# Turmoil for USMC SOF



## Nate0331 (Jul 29, 2017)

Gentlemen, I posted about two years ago about attending A&S for MARSOC but since then I still haven't gotten my fair shot. I've been slotted to go to A&S 4 times since my last post but every time I get about a month out the 03xx monitor gets wind of it and shuts me down. He wont allow me to do the lat move of 0372 and I have no specific reason as to why not and without being able to lat move the MARSOC recruiters do not want me to attend A&S. MARSOC recruiters want me to go and say that once he approves me to do the lat move that I take precedence in the A&S pool meaning i get a seat no matter what. Now the 03xx monitor has given me web orders to 2/3 hawaii and i report in no later than 31OCT. I still have the desire to go MARSOC but my motivation is rapidly dwindling. I would not mind going to Recon or Snipers when i get to 2/3. I dont want to be GP anymore. Im tired of the basic shit. I'm confused as to what i should do in this situation and would like some guidance on the subject. If i cant go to MARSOC now will i be able to later? Im soon to pick up SGT and ive heard time starts ticking for MARSOC candidates if they are a sgt. Is there a BRC in hawaii? and does the A&S prep suffice as to preparing for BRC? If somebody on here can help me get to MARSOC i will do anything it takes. Im reaching out for help here because noone in my chain of command has the knowledge or the desire it seems like to help me get where i want to be. I'm on my own but i need help from someone with power? i guess for lack of a better term.


----------



## BloodStripe (Jul 29, 2017)

Request mast. And keep requesting it until you get your answer.


----------



## Gunz (Jul 29, 2017)

@Teufel and @Hillclimb


----------



## Teufel (Jul 29, 2017)

What's your MOS? Mast won't help if this is a monitor issue. Your monitor has to bless off on any last moves. Why is he shutting it down? Is your MOS short?


----------



## Hillclimb (Jul 30, 2017)

I'll be back in Lejeune in a day or so. PM and we can link up if you want.


----------



## Stanimal (Aug 2, 2017)

Is the current monitor due to rotate?  Perhaps his replacement may see things in a different light.  Your resolve is being tested.  Stay the course, and don't give up.  Things get much harder _after_ you get your shot.  Trust me....this is the easy part.  Train hard and try not to get discouraged.  Things usually have a way of working themselves out.


----------

__GIVEN INSTRUCTION 1__
Quote the thread from "## Teufel (Jul" up to and including "(Jul 30, 2017)".

__DATA ENTRIES__

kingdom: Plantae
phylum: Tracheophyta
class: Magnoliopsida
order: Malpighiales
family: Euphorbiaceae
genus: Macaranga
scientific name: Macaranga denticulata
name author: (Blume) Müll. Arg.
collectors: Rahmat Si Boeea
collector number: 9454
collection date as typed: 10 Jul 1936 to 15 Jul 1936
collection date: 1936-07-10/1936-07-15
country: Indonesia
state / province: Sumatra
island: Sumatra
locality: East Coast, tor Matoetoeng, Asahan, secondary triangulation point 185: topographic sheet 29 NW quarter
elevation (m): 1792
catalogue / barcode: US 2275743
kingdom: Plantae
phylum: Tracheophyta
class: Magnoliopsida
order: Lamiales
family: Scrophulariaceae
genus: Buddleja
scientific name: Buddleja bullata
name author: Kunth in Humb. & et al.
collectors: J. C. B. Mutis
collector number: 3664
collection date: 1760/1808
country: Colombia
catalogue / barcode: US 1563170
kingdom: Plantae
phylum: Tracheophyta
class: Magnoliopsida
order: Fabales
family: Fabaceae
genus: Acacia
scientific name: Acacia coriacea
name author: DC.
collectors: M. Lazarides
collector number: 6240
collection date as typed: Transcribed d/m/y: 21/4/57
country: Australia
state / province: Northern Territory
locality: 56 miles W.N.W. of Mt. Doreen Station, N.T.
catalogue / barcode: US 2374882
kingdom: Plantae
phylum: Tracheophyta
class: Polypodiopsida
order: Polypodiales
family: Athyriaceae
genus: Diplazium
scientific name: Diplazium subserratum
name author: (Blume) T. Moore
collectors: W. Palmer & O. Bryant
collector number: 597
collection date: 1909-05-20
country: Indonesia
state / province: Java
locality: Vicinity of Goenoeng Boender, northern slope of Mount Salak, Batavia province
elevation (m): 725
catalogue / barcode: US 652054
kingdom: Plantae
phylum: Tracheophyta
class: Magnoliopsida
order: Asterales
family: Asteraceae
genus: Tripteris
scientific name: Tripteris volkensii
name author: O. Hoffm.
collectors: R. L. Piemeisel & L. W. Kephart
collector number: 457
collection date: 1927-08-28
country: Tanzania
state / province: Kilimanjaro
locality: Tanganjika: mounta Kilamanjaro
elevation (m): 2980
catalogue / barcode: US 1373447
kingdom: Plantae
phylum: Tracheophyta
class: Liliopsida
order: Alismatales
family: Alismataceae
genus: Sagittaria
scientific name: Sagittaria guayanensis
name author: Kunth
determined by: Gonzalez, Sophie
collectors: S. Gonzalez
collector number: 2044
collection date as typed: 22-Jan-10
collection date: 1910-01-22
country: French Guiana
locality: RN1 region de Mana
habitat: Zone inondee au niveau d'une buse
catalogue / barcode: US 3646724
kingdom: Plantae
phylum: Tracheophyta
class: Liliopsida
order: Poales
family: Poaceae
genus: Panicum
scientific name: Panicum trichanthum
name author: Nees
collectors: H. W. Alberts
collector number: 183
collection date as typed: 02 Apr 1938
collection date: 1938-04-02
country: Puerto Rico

__GIVEN INSTRUCTION 2__
Reproduce the entries from the line with "locality: 56 miles" up to and including the final line of the entries, swapping "collectors" for "gatherers" and changing nothing else. Return only those lines.

__COMPLETE ANSWER 1__
## Teufel (Jul 29, 2017)

What's your MOS? Mast won't help if this is a monitor issue. Your monitor has to bless off on any last moves. Why is he shutting it down? Is your MOS short?


----------



## Hillclimb (Jul 30, 2017)

__COMPLETE ANSWER 2__
locality: 56 miles W.N.W. of Mt. Doreen Station, N.T.
catalogue / barcode: US 2374882
kingdom: Plantae
phylum: Tracheophyta
class: Polypodiopsida
order: Polypodiales
family: Athyriaceae
genus: Diplazium
scientific name: Diplazium subserratum
name author: (Blume) T. Moore
gatherers: W. Palmer & O. Bryant
collector number: 597
collection date: 1909-05-20
country: Indonesia
state / province: Java
locality: Vicinity of Goenoeng Boender, northern slope of Mount Salak, Batavia province
elevation (m): 725
catalogue / barcode: US 652054
kingdom: Plantae
phylum: Tracheophyta
class: Magnoliopsida
order: Asterales
family: Asteraceae
genus: Tripteris
scientific name: Tripteris volkensii
name author: O. Hoffm.
gatherers: R. L. Piemeisel & L. W. Kephart
collector number: 457
collection date: 1927-08-28
country: Tanzania
state / province: Kilimanjaro
locality: Tanganjika: mounta Kilamanjaro
elevation (m): 2980
catalogue / barcode: US 1373447
kingdom: Plantae
phylum: Tracheophyta
class: Liliopsida
order: Alismatales
family: Alismataceae
genus: Sagittaria
scientific name: Sagittaria guayanensis
name author: Kunth
determined by: Gonzalez, Sophie
gatherers: S. Gonzalez
collector number: 2044
collection date as typed: 22-Jan-10
collection date: 1910-01-22
country: French Guiana
locality: RN1 region de Mana
habitat: Zone inondee au niveau d'une buse
catalogue / barcode: US 3646724
kingdom: Plantae
phylum: Tracheophyta
class: Liliopsida
order: Poales
family: Poaceae
genus: Panicum
scientific name: Panicum trichanthum
name author: Nees
gatherers: H. W. Alberts
collector number: 183
collection date as typed: 02 Apr 1938
collection date: 1938-04-02
country: Puerto Rico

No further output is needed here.